Making medications more affordable to patients is linked to better adherence, according to a new study.
The study, published in Health Affairs, showed that insurers should charge patients less—or even make free—the drugs that could help them most. And, although this approach means an increase in insurers’ drug spending, the added drug cost wouldn’t drive up total expenditures. In fact, the incremental drug spending would usually be completely offset by decreases in spending for hospitalizations and other healthcare services, the study found.
This value-based insurance design (VBID) approach led patients to fill their prescriptions more often. VBID is a strategy that reduces cost sharing for high-value services and increases consumers’ out-of-pocket spending for low-value care, according to the study.
Senior study author Mark Fendrick, MD, director of the Center for Value-Based Insurance Design at the University of Michigan, and one of the originators of the VBID concept in the early 2000s, and colleagues performed an updated systematic review that evaluated the effects of reducing consumer cost sharing on medication adherence and other relevant outcomes. They conducted searches in key online databases and looked in detail at 21 studies that measured the impact of VBID-style prescription drug plans compared with more traditional plans. The studies were all conducted in the past 10 years and held to a strict standard for evidence review.
The studies looked at the impact of VBID-style copays and co-insurance, in which patients pay less, or nothing, for drugs that are known to provide high value for people with certain chronic conditions, such as diabetes, high blood pressure, high cholesterol, and asthma
“If you want your patient with diabetes to get their blood sugar and hypertension under control, please don’t enroll them in a plan that makes it difficult to afford those drugs that manage their conditions,” says Fendrick, professor of internal medicine at the University of Michigan Medical School and of health management and policy at the School of Public Health. “Patients should not have to have a bake sale or a create a kickstarter campaign to be able to pay for their essential medications.”

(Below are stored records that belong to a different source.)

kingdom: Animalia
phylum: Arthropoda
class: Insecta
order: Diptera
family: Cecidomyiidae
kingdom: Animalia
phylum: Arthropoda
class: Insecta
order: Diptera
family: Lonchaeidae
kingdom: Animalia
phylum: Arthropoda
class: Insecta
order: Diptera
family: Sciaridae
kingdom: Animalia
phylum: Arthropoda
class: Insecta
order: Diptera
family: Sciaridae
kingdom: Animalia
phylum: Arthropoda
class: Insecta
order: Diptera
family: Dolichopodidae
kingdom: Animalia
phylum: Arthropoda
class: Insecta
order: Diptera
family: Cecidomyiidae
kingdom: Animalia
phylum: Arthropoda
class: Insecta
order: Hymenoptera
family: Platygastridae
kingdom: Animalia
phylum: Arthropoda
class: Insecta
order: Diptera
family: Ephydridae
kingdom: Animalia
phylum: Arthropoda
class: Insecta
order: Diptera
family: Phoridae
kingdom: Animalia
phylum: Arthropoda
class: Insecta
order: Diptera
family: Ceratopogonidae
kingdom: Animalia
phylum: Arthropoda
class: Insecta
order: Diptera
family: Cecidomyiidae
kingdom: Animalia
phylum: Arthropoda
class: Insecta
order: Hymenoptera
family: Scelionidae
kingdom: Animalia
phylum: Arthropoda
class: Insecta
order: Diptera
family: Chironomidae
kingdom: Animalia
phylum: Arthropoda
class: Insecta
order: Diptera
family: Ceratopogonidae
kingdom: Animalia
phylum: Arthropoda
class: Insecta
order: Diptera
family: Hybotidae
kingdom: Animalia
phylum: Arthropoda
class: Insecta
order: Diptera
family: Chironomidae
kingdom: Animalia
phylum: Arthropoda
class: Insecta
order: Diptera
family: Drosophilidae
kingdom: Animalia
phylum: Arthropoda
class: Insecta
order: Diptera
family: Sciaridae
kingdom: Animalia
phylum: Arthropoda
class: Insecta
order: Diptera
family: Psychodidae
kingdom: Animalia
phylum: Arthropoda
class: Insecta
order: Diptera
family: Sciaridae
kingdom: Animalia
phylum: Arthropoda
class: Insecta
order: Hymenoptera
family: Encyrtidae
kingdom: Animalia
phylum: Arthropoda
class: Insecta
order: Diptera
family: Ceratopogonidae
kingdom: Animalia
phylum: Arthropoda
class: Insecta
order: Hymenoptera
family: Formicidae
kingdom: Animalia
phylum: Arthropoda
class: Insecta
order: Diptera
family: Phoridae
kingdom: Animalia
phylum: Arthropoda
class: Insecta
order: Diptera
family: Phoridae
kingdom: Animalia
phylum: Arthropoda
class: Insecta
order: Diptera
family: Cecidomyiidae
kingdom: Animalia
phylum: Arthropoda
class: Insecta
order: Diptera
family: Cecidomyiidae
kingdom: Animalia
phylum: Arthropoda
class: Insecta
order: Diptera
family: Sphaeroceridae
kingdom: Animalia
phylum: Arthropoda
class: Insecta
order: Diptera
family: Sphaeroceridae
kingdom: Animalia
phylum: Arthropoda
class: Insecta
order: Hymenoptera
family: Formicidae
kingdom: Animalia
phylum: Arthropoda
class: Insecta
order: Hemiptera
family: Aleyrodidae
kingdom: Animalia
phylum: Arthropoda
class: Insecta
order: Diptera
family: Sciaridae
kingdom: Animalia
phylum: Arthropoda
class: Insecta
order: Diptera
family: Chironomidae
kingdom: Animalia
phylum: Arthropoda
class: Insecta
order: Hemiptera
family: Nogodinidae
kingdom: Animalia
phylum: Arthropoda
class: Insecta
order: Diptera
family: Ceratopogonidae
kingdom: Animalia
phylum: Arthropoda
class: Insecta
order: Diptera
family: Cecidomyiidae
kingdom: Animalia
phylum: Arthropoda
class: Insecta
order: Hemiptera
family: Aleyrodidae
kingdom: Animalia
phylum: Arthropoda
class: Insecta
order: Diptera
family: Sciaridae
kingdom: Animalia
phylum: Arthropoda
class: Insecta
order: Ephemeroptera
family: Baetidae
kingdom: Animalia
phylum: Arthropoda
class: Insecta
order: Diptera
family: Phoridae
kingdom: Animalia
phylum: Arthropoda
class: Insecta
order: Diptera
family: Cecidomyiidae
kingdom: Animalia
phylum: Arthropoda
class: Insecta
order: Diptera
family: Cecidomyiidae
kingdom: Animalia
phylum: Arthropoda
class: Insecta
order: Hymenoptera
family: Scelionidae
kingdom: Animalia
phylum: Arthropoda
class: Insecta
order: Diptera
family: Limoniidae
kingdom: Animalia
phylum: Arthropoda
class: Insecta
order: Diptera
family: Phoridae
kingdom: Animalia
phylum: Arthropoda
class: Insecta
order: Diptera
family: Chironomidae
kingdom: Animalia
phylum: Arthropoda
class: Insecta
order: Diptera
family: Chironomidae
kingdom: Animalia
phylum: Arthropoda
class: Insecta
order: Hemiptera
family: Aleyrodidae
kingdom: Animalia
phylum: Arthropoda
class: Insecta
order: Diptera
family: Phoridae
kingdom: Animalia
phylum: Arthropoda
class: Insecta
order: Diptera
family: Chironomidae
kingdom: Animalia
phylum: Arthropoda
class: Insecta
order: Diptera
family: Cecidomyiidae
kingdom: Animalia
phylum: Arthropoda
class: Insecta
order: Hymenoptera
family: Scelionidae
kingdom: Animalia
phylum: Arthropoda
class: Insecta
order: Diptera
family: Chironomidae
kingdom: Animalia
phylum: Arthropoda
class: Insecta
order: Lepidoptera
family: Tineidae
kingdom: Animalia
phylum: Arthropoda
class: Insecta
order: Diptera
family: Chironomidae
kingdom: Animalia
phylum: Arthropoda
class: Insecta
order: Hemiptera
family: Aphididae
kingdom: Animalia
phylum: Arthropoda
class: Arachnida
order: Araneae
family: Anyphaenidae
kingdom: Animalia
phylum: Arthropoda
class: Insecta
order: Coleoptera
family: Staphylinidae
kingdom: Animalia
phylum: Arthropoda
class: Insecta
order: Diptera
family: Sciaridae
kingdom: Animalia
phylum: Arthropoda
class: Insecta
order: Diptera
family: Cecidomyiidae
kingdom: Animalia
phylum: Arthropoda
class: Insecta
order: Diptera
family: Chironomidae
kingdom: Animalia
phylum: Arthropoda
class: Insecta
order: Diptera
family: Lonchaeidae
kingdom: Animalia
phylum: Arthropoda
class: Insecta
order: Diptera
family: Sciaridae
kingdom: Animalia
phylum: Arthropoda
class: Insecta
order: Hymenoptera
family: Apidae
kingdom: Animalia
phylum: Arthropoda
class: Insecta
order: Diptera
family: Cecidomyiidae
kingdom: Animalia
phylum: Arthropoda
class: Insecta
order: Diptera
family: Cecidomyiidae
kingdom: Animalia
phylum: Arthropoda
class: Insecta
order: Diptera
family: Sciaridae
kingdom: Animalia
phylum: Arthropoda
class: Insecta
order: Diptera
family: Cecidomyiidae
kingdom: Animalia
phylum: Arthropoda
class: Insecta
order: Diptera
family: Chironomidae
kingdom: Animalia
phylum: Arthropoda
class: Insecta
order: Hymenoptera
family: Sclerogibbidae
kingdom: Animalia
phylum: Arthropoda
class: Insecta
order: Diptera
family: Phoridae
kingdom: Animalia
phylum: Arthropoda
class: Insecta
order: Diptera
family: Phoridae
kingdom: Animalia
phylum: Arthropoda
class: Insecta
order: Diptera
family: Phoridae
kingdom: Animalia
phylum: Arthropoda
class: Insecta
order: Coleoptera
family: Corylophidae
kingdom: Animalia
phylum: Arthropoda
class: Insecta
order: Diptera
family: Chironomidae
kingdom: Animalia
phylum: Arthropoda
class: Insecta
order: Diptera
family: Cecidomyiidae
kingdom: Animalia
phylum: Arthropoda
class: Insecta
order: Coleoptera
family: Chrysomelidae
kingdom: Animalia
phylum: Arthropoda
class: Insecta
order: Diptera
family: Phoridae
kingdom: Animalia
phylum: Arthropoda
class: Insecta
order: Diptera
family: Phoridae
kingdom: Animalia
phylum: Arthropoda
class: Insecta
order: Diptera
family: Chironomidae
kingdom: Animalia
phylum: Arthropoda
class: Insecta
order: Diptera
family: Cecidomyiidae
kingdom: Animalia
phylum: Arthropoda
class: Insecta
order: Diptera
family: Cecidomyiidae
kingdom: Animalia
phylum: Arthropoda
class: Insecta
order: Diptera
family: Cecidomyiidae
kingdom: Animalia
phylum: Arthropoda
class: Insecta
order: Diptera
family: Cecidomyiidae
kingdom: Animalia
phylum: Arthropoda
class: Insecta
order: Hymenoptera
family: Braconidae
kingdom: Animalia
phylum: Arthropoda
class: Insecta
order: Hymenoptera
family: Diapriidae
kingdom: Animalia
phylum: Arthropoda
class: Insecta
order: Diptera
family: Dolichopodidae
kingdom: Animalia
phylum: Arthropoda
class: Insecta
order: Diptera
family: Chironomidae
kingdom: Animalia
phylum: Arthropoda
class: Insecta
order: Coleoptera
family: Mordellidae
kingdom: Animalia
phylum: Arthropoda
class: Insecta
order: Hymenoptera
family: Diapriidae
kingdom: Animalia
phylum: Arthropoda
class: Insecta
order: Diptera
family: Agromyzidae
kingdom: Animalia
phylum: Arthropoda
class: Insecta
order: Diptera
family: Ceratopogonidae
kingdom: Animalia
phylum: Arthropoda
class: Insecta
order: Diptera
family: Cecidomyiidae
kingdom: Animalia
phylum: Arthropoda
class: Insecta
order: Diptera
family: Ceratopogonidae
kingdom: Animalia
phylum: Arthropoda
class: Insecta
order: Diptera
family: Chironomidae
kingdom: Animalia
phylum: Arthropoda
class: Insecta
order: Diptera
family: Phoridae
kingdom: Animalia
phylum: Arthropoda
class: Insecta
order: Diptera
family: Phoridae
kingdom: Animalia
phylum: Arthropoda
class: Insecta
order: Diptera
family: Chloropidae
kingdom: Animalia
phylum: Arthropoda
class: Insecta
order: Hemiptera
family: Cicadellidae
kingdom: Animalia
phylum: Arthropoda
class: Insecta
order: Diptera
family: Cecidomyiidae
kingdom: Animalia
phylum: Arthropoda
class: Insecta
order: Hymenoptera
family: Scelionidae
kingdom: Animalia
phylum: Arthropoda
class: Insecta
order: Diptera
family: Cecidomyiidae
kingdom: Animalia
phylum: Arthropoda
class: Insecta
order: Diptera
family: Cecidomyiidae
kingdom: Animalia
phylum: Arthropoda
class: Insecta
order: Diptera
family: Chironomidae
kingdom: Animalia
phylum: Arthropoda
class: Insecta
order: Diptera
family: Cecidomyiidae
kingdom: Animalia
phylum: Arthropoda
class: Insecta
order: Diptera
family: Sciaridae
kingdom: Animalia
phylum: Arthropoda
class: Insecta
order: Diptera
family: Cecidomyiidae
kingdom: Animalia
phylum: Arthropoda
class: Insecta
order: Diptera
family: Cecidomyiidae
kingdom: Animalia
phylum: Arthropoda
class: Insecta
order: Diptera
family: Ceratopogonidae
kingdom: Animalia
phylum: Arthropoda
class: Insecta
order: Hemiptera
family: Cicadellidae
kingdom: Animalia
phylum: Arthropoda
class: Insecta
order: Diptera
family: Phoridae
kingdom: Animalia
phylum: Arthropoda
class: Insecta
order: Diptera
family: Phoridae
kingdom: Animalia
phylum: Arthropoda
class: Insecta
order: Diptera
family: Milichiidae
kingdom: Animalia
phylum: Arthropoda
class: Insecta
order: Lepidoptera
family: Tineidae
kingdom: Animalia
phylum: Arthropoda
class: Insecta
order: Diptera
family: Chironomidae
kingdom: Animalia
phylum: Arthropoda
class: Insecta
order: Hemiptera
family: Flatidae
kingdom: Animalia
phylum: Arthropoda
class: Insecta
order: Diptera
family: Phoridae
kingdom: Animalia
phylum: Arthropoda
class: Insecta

Fendrick and colleagues examined the impact of low out-of-pocket costs for patients on their medication adherence, measured by how much of the medication the patient had obtained compared with the duration of the prescription. They also looked at what the studies found about healthcare spending, use of healthcare services, and clinical outcomes and quality for patients in VBID plans compared with those with non-VBID plans.
Among the findings:
- All of the studies that examined diabetes drug use showed a significant increase in drug adherence with a VBID design—although in some cases it occurred in tandem with coaching or a disease management program.
- Nearly all of the studies of VBID designs for blood pressure medications (ACEs, ARBs and beta blockers) showed improvement in adherence
- All the studies of statins to lower cholesterol levels showed improvement in adherence with the VBID option.
- Two of the five asthma studies showed an increase in adherence.
Nine of the studies looked at healthcare spending for the patients in VBID plans compared with those in conventional plans.